WASHINGTON -- Someone who runs when police arrive in a high-crime neighborhood may be stopped for questioning and a quick search if the person flees in a "nervous, evasive" way, the Supreme Court ruled yesterday.

The justices decided unanimously that fleeing would not by itself be enough to justify a police stop. Nor would the fact that the area was known for frequent criminal activity.

But when all the circumstances are taken into account, the court indicated, police may be justified in concluding that the person's actions in leaving a high-crime locale are enough to lead them to investigate further.

The decision settled the constitutional rules for a type of encounter that police organizations say occurs countless times every day. The key to the constitutionality of police stops of people who flee, the court said, is "common sense judgments and inferences about human behavior."

The National Association of Police Organizations praised the ruling, saying that "effective law enforcement requires no less" than the authority of police to stop, question and search for weapons those "who run away once they see a police officer."

The American Civil Liberties Union denounced the decision, saying the court had "failed to realistically evaluate the host of complex factors -- including racial discrimination -- which would lead an individual to avoid contact with the police."

The court, by leaving the legality of any given pursuit vague, seemed to hand over to lower courts the authority to determine, case by case, when police may constitutionally stop a fleeing individual.

The court conceded that its decision might mean that, in some cases, "officers may stop innocent people." But it said the Constitution accepts the risk that innocent people may be detained briefly if an officer thinks their attempts to leave were suspicious.

Four of the nine justices filed a separate opinion, apparently in an effort to encourage lower courts not to interpret the main opinion -- written by Chief Justice William H. Rehnquist -- as a sweeping endorsement of police power to go after anyone who runs when police arrive.

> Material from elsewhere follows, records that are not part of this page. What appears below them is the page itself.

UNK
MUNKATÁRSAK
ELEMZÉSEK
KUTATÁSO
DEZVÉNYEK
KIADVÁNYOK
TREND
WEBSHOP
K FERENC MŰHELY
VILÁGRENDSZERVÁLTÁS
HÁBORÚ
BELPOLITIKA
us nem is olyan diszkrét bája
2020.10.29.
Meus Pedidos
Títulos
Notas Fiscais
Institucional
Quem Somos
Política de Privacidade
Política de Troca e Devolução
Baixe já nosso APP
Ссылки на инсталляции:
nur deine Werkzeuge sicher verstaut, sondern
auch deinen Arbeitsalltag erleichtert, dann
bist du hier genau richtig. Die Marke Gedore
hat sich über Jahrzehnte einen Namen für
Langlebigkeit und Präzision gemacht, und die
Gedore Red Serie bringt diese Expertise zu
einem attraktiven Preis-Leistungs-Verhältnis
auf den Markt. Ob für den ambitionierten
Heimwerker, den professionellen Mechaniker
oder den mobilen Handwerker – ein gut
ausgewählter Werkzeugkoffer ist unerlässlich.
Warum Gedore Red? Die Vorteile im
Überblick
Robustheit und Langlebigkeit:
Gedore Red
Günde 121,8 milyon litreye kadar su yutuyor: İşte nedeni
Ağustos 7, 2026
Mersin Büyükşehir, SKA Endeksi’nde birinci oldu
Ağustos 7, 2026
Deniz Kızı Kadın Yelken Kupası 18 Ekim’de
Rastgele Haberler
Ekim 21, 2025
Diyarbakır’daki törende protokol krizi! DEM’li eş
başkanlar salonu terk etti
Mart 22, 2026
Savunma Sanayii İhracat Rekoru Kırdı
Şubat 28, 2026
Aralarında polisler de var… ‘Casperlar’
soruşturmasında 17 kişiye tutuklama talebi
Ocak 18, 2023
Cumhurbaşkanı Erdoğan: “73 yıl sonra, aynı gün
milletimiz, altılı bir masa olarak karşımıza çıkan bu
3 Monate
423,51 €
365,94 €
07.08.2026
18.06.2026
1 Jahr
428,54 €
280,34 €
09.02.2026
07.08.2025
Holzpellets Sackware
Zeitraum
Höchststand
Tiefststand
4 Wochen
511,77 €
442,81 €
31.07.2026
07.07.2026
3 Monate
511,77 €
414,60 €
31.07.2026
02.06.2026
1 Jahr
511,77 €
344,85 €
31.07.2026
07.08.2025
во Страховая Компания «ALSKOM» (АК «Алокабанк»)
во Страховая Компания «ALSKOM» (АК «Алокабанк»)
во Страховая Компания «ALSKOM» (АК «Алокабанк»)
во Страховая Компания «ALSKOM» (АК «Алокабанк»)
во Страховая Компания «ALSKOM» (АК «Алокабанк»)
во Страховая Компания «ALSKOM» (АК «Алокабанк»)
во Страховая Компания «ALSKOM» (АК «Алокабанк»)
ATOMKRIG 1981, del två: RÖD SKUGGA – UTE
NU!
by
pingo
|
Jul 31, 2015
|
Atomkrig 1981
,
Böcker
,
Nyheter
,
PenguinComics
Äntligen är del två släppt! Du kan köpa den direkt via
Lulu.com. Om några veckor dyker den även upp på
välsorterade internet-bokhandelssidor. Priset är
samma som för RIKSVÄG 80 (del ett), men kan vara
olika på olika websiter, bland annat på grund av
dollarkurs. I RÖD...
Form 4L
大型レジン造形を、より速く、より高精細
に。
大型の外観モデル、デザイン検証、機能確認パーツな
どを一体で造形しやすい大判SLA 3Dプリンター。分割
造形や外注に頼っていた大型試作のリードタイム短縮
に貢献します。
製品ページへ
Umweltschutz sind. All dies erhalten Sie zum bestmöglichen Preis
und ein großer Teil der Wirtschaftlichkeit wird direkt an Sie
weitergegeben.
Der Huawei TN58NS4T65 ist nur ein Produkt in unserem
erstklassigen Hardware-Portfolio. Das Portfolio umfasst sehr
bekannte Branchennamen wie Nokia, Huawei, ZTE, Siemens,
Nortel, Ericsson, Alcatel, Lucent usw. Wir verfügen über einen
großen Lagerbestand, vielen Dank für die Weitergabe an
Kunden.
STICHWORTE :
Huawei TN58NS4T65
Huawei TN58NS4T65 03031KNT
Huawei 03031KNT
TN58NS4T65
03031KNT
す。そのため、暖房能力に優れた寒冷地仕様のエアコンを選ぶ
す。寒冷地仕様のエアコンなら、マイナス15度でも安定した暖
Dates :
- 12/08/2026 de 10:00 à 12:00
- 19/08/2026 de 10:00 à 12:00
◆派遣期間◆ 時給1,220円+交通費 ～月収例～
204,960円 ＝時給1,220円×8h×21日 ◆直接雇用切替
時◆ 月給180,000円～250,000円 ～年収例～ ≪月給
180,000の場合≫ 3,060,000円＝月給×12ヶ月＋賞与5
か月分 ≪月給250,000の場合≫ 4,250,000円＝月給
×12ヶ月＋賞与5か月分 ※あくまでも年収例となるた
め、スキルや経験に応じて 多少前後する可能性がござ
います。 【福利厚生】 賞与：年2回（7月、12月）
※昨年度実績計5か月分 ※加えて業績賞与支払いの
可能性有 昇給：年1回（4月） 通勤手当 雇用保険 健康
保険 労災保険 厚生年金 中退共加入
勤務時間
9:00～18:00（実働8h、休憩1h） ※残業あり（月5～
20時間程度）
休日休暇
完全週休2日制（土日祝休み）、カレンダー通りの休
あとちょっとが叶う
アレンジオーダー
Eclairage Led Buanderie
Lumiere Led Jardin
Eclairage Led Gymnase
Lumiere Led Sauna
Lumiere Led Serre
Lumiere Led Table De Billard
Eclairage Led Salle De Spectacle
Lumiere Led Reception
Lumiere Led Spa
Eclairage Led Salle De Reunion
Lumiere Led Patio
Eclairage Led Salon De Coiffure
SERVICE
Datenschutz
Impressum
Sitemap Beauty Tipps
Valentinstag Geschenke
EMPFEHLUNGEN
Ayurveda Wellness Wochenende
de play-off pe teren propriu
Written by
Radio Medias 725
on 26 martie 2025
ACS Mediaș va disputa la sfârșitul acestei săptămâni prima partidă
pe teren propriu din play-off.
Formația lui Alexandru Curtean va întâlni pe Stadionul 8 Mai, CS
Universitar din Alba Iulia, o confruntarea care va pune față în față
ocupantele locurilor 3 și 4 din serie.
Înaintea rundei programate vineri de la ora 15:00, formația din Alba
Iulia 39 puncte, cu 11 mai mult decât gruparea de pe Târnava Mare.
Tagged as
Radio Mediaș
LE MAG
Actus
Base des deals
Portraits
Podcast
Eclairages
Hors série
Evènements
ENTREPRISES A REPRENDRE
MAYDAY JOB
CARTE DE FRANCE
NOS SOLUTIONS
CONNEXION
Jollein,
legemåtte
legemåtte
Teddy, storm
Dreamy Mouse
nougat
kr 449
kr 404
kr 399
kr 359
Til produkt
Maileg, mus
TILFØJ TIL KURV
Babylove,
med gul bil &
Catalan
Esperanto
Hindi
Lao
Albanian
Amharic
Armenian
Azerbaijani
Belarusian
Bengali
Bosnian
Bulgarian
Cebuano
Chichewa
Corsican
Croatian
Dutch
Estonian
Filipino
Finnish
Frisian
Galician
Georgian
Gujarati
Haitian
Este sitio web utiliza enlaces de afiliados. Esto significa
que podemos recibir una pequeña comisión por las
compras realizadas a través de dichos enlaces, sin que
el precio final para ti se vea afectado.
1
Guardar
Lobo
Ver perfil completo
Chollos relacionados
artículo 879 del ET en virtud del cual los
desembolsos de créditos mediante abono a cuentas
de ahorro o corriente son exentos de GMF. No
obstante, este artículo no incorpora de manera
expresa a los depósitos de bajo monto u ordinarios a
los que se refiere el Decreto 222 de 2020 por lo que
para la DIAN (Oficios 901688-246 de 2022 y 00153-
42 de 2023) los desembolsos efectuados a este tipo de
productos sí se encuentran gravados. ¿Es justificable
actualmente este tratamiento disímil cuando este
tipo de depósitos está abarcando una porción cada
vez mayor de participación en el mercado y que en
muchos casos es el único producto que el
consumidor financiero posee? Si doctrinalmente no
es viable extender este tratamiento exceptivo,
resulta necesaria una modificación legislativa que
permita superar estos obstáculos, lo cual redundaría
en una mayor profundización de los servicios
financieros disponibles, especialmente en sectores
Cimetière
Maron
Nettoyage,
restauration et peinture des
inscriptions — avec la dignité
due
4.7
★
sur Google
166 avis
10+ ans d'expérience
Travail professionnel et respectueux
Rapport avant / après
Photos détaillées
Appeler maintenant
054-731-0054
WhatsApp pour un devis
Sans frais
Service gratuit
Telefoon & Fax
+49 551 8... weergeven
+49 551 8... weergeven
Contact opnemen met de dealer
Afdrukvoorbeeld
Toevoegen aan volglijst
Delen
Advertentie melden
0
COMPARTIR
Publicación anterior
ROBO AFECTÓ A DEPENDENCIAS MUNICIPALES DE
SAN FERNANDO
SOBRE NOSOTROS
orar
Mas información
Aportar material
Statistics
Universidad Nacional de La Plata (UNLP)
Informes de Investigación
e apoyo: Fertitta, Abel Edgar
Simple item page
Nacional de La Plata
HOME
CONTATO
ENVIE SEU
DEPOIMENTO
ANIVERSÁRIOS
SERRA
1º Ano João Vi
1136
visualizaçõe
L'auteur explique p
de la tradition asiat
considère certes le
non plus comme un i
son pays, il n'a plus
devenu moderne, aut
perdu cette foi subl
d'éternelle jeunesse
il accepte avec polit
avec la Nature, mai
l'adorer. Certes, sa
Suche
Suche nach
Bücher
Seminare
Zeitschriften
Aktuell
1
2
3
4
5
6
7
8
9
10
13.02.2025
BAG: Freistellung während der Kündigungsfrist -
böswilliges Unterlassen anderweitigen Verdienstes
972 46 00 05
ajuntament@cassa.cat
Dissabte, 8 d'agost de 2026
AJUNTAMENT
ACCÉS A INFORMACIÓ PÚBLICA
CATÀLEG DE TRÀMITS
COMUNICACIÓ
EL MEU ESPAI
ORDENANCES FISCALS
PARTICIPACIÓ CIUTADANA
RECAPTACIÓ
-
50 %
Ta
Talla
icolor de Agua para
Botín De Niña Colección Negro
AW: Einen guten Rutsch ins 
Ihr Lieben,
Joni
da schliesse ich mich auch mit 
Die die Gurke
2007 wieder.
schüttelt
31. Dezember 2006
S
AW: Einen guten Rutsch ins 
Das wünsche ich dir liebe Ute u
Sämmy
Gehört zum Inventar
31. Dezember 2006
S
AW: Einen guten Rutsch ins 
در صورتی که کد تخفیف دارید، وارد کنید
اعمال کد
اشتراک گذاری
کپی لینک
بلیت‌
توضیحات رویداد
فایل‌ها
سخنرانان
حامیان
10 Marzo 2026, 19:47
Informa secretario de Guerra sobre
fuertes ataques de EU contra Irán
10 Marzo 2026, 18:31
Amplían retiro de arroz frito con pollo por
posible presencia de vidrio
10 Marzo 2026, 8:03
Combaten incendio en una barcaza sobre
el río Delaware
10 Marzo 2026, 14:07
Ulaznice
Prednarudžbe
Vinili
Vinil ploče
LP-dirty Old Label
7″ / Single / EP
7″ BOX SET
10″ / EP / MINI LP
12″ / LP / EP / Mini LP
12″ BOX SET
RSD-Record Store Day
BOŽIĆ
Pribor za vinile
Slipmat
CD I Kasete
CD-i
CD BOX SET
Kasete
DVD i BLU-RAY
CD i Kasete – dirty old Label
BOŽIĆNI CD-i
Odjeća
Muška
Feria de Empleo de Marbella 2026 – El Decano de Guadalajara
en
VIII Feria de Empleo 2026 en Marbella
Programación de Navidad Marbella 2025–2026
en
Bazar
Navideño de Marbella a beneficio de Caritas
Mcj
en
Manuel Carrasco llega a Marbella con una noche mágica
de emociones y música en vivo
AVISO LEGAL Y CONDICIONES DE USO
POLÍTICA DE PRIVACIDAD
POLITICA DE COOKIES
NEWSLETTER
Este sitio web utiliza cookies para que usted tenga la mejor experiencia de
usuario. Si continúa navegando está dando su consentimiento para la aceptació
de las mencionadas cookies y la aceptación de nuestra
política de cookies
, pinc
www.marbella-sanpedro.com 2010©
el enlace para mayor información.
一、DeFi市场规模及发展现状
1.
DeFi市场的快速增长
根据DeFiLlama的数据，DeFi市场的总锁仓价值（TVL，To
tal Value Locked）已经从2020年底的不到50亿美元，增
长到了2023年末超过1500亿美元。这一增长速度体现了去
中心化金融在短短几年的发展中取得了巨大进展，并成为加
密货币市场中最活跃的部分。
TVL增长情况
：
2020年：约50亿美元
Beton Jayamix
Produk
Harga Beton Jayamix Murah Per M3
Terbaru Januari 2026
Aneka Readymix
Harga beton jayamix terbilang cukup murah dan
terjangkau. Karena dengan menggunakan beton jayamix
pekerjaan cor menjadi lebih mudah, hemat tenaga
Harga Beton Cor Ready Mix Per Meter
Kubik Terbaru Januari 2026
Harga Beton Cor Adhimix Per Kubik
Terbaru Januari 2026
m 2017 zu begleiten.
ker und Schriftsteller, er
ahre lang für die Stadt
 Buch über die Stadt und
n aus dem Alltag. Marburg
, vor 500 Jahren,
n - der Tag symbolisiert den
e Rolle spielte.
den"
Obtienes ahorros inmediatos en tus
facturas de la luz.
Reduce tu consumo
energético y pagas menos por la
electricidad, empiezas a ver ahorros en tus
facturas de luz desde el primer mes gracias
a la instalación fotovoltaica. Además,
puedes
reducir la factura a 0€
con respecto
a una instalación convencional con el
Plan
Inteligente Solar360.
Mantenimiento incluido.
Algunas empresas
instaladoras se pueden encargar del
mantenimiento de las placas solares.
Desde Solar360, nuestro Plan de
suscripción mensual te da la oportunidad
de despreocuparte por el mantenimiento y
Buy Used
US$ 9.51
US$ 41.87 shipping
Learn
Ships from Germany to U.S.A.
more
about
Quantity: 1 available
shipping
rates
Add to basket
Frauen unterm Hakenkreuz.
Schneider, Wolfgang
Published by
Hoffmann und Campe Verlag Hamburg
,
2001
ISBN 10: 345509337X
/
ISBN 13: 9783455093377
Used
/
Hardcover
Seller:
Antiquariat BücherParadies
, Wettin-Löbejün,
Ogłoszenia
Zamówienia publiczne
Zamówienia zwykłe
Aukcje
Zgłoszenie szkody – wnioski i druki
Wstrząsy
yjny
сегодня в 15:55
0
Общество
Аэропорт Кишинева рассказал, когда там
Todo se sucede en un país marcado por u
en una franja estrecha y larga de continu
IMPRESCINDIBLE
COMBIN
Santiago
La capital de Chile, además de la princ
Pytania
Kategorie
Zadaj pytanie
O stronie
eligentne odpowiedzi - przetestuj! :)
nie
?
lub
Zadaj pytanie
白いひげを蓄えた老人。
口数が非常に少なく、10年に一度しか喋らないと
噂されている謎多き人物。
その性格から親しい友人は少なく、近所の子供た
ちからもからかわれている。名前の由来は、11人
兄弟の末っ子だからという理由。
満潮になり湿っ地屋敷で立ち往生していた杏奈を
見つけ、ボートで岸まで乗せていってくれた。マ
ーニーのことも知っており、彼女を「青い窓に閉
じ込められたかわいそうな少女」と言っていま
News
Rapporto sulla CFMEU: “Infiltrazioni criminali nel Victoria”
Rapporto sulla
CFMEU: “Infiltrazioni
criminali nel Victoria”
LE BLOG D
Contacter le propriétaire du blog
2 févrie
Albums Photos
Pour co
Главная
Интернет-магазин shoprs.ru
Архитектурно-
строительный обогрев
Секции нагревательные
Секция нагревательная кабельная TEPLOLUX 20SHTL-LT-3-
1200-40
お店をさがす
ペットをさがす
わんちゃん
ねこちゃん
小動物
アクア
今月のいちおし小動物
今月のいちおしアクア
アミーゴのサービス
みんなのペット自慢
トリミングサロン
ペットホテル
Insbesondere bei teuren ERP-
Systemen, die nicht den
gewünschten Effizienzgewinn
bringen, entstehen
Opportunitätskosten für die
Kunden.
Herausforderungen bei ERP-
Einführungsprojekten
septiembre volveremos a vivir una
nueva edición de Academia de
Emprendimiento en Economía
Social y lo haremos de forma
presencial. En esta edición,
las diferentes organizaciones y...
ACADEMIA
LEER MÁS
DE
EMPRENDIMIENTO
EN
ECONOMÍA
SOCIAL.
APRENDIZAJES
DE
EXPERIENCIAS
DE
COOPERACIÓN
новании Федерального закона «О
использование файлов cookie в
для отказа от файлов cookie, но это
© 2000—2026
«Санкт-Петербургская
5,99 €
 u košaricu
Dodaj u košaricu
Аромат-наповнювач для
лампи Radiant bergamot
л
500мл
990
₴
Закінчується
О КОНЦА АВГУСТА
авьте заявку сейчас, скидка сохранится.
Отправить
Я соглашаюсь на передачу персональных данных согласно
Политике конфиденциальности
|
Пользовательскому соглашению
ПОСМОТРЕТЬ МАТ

Justice John Paul Stevens, writing for those four, said the ruling does not take away the right to avoid contact with police for individuals -- particularly racial minorities -- who fear the police because of race-based actions by officers.

Those four also dissented when the court applied its ruling to the specific facts of an Illinois case. The majority declared that the facts did support the stop the officers made -- which led to the arrest and conviction of a Chicago man for possessing a gun illegally. The dissenters said the circumstances did not provide enough evidence to support the stop made in the case.

State courts had reached conflicting rulings on whether police may pursue someone solely because he or she ran upon seeing police.

Rehnquist, though, used the court's main opinion to stress that police may react if they see someone fleeing in a "nervous, evasive" way, because that kind of flight is "certainly suggestive" of wrongdoing. Thus, the chief justice said, a nervous departure "is a pertinent factor" the officers may take into account.

Rehnquist's opinion was supported by Justices Anthony M. Kennedy, Sandra Day O'Connor, Antonin Scalia and Clarence Thomas.

Stevens, writing for the dissenters, accepted the court's constitutional interpretation. But Stevens found that the facts in the Illinois case did not justify police stopping the Chicago man, William Wardlow. When a police caravan drove into a neighborhood the officers regarded as a frequent site of drug crimes, Wardlow ran.

In a second criminal law ruling yesterday, the court ruled unanimously that the Constitution does not give an individual convicted of a crime the right to act as his or her own lawyer once the case is appealed to higher courts.